- [Problem description]: Only the number is needed: the count of lines in the records with the word "Example".

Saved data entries
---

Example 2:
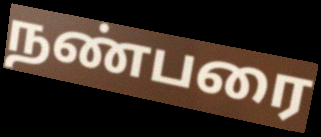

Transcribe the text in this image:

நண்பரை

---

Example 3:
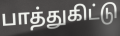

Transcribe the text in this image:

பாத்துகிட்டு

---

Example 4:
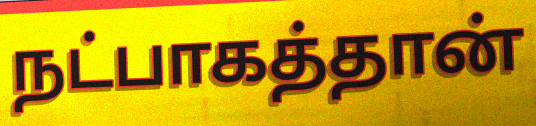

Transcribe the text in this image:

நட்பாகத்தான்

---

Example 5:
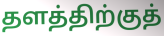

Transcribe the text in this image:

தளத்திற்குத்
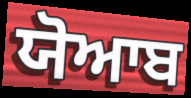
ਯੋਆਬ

- [Result of the exercise]: 4